Many deaths in Gauteng and KwaZulu-Natal provinces were caused by chaotic accidents, with thousands of people stealing food, electrical appliances, liquor and clothing from shops, police said.

The deployment of 2,500 troops to support the troubled South African police has not stopped the looting so far.

Here are the latest updates:


The largest refinery in South Africa was temporarily closed

South Africa’s largest SAPREF refinery in the eastern port city of Durban has been temporarily shut down as the country struggles with massive looting and the worst violence in years, according to an industry official.

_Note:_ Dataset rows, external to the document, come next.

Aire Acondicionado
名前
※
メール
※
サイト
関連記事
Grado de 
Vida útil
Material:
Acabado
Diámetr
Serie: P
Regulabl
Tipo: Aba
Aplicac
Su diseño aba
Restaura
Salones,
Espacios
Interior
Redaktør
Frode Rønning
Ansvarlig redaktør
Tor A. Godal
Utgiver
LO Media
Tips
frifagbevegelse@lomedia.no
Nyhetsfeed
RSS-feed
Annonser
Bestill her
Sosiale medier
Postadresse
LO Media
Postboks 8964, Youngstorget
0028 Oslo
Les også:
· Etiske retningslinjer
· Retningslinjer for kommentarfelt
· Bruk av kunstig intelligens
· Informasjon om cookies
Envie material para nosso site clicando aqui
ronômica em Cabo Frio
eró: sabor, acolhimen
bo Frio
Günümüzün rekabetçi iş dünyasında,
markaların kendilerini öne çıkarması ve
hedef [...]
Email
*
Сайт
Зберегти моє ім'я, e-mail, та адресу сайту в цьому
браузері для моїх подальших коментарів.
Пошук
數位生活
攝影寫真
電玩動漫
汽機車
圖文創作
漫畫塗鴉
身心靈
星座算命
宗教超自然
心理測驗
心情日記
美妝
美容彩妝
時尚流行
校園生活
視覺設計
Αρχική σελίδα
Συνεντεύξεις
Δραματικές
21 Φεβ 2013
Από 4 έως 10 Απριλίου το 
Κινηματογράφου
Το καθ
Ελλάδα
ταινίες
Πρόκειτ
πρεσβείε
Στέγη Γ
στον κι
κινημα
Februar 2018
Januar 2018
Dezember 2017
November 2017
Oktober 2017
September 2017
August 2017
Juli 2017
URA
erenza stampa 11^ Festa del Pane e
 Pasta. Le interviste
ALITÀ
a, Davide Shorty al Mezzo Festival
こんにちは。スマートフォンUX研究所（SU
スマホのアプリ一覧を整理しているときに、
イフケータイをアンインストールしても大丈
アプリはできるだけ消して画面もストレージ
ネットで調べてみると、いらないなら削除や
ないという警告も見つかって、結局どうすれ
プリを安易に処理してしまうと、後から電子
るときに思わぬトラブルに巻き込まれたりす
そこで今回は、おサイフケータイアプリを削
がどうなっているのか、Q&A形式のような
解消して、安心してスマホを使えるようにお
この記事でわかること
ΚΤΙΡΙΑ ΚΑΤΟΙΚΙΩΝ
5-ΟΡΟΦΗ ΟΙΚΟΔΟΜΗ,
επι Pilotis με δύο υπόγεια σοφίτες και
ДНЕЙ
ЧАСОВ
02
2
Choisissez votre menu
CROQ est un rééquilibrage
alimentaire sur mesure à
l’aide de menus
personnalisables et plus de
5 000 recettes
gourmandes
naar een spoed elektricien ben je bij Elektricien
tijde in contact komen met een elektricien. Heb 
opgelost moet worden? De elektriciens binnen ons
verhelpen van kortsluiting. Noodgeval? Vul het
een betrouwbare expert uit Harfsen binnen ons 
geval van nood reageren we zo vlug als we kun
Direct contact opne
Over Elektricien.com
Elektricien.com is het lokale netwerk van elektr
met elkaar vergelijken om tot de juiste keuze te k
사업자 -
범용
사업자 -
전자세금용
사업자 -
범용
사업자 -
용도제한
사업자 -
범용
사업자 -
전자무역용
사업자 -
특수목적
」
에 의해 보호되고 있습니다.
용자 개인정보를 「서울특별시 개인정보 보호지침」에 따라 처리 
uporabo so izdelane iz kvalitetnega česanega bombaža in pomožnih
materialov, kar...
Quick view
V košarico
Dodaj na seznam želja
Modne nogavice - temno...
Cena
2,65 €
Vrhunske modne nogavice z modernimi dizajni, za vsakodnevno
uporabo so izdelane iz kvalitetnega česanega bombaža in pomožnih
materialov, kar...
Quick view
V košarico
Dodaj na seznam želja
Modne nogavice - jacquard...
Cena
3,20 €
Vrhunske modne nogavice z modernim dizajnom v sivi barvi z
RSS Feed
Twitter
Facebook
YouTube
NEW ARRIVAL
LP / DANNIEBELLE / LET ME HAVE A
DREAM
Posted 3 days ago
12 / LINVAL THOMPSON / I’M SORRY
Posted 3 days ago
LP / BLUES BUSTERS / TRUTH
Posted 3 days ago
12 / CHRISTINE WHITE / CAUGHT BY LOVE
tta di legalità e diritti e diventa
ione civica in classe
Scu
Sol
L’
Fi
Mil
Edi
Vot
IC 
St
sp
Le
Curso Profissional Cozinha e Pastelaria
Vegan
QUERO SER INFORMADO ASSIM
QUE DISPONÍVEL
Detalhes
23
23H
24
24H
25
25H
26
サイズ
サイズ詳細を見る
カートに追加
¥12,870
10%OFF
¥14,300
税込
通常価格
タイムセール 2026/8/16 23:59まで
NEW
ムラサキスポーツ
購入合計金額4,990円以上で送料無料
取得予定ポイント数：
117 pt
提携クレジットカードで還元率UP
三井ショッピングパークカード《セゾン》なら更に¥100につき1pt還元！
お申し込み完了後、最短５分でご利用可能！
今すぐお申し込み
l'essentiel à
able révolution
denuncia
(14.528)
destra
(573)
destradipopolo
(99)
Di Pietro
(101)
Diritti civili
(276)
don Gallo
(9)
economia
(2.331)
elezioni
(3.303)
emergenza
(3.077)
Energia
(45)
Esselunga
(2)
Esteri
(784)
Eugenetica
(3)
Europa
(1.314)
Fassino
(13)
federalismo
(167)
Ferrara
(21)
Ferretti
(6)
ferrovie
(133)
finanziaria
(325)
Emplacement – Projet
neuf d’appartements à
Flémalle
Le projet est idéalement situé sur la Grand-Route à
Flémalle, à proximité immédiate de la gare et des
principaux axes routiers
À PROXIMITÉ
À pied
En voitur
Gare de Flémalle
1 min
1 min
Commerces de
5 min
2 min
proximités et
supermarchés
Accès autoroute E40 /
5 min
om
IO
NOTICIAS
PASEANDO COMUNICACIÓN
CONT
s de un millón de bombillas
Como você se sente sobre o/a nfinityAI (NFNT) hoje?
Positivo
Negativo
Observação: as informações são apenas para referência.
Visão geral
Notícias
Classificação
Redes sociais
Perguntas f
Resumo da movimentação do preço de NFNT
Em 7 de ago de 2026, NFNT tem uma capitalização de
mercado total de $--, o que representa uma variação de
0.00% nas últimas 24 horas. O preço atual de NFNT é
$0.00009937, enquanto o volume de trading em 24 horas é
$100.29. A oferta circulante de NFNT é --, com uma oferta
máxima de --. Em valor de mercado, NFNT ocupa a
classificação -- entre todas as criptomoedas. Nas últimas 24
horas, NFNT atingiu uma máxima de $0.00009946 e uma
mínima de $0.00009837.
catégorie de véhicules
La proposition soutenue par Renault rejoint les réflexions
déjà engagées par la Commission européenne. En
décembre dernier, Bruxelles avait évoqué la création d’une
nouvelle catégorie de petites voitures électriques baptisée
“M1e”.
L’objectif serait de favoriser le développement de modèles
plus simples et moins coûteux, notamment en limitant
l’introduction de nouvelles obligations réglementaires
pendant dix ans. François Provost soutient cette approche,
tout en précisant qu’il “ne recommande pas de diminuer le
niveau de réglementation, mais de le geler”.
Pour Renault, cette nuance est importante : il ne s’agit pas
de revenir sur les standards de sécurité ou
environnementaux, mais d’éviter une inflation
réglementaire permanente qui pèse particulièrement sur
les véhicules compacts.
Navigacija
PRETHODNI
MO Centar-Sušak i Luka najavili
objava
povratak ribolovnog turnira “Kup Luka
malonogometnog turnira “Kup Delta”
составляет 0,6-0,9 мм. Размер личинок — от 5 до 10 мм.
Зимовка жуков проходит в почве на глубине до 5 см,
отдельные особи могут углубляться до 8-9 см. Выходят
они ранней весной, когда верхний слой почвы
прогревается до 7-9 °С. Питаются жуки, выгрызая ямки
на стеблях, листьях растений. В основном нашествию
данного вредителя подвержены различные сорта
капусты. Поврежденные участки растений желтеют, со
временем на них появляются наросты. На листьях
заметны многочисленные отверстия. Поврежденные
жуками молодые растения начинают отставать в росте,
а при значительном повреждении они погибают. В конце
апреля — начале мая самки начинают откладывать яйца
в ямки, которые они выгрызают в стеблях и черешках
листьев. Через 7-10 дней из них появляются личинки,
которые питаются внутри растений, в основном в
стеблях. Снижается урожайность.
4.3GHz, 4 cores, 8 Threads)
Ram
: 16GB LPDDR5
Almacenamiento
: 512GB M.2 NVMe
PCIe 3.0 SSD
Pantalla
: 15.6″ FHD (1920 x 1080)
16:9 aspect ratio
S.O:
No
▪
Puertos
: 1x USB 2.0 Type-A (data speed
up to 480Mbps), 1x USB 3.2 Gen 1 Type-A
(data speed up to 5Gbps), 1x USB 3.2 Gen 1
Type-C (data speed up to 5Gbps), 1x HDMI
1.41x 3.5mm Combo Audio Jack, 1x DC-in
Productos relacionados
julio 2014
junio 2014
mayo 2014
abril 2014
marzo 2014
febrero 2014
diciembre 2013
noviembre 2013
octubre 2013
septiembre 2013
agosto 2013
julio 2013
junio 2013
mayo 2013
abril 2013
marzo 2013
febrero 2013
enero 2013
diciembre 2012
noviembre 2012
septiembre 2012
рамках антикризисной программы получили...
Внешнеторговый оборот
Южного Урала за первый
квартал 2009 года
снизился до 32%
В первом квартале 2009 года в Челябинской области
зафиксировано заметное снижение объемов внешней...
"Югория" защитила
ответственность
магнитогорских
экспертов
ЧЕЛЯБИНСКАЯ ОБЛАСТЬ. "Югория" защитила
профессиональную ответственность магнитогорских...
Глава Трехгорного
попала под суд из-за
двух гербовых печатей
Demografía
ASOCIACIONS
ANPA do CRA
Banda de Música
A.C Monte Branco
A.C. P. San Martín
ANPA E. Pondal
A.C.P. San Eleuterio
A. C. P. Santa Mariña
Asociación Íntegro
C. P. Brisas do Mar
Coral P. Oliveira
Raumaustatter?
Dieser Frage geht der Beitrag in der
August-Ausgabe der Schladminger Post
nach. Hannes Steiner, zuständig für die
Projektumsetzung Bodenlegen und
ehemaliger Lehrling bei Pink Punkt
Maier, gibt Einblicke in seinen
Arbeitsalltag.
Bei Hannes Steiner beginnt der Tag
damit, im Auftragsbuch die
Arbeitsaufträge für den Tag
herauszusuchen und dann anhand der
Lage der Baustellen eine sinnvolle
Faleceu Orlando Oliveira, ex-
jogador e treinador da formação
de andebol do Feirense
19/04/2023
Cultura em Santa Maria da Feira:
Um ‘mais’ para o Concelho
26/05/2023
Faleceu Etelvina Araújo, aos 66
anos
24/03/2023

SAPREF has a capacity of 180,000 barrels per day and accounts for about 35% of the refining capacity of Africa’s most industrialized economy (a net importer of petroleum products).


IN PHOTOS: Violence and looting increase in South Africa as Zuma is imprisoned

In Durban, South Africa, a business is set on fire during looting and protests [EPA]
People throw stones at police trying to loot Katsohong shopping center in Katsohong, east of Johannesburg (South Africa) [Themba Hadebe/AP Photo]
Police agents were arrested by the protesters in Jacob Zuma South Africa President of Katlehong [Siphiwe Sibeko/Reuters]

Violence will “aggravate” the situation: Entrepreneur

Tumelo Mosethli, a Johannesburg-based South African businessman, said the loss of jobs as a result of the unrest would “aggravate” the current dire economic situation.

“We don’t need that – to see people’s shops and businesses gut,” he told Al Jazeera.

“Yes, people are hungry today, but tomorrow there will be more unemployment, more pain and more suffering in a nation that is trying to recover and rebuild itself.”


Tuesday may be Al Jazeera’s live blog on violence and unrest in South Africa found here.